At the request of the defendant the court charged as follows: "If the jury should determine from the evidence that the sole and only proximate cause of the accident was the wet paint, and that this condition and danger, if any, was known and obvious to the decedent, then there could be no recovery in this case." While the request does not use the words "assumption of risk" the clear meaning of the request and what the jury must have understood it to mean was that if the danger resulting from the wet paint, if any, was known and obvious to the deceased, he could not recover, because he must be deemed to have assumed the risk. This was erroneous from every point of view. The Legislature, by the amendment in 1910 of section 202 of the Labor Law, has in effect eliminated the defense of assumption of obvious risk in cases like the present. It is now provided that "In an action brought to recover damages for personal injury or for death resulting therefrom received after this act takes effect, owing to any cause, including open and visible defects, for which the employer would be liable but for the hitherto available defense of assumption of risk by the employee, the fact that the employee continued in the service of the employer in the same place and course of employment after the discovery by such employee, or after he had been informed of the danger of personal injury therefrom, shall not be, as matter of fact or as matter of law, an assumption of the risk of injury therefrom" (See Caboni v. Gott, 149 App. Div. 440), and even under the Labor Law before the amendment the question of the assumption of risk was a question for the jury and not to be decided by the court as matter of law. The request now under consideration in effect treated it as a matter of law, for the jury were instructed that if the danger was known and obvious "there could be no recovery." Even if the request could be construed as merely indicating that it was negligent in the defendant, if the defect was known and obvious, to have taken hold of the column, still the charge cannot be upheld, because the question of contributory negligence was for the jury. Even if the deceased knew of the wet and dangerous condition of the paint, and momentarily forgot it he would not be chargeable with contributory negligence as matter of law. ( Boyle v. Degnon-McLean Construction Co., 47 App. Div. 311. )

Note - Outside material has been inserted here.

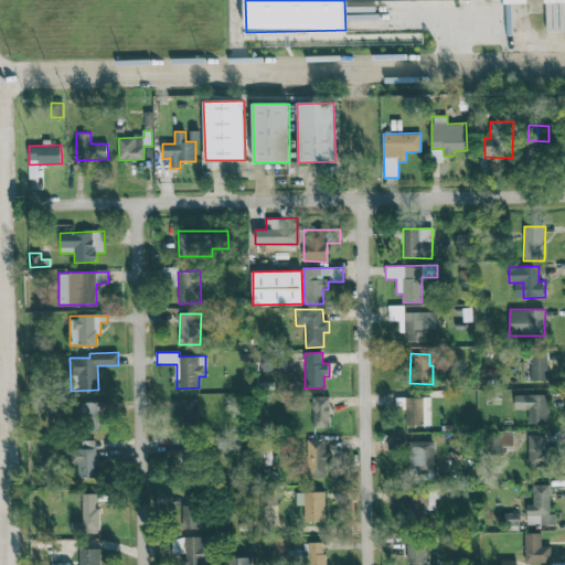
[(547,353),(531,353),(532,381),(547,381),(547,353)]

These errors call for a reversal of the judgment. There are others in the record which we should find difficulty in disregarding, but we do not consider it necessary to dwell upon them at length. They are either objectionable because they are based upon the same erroneous construction of the Labor Law that we have already pointed out, or because they invited the jury to speculate that the accident may have happened from some cause of which the evidence contains no suggestion.
The judgment and order should be reversed and a new trial granted, with costs to appellant to abide the event.
INGRAHAM, P.J., LAUGHLIN, CLARKE and DOWLING, JJ., concurred.
Judgment and order reversed, new trial ordered, costs to appellant to abide event. Order to be settled on notice.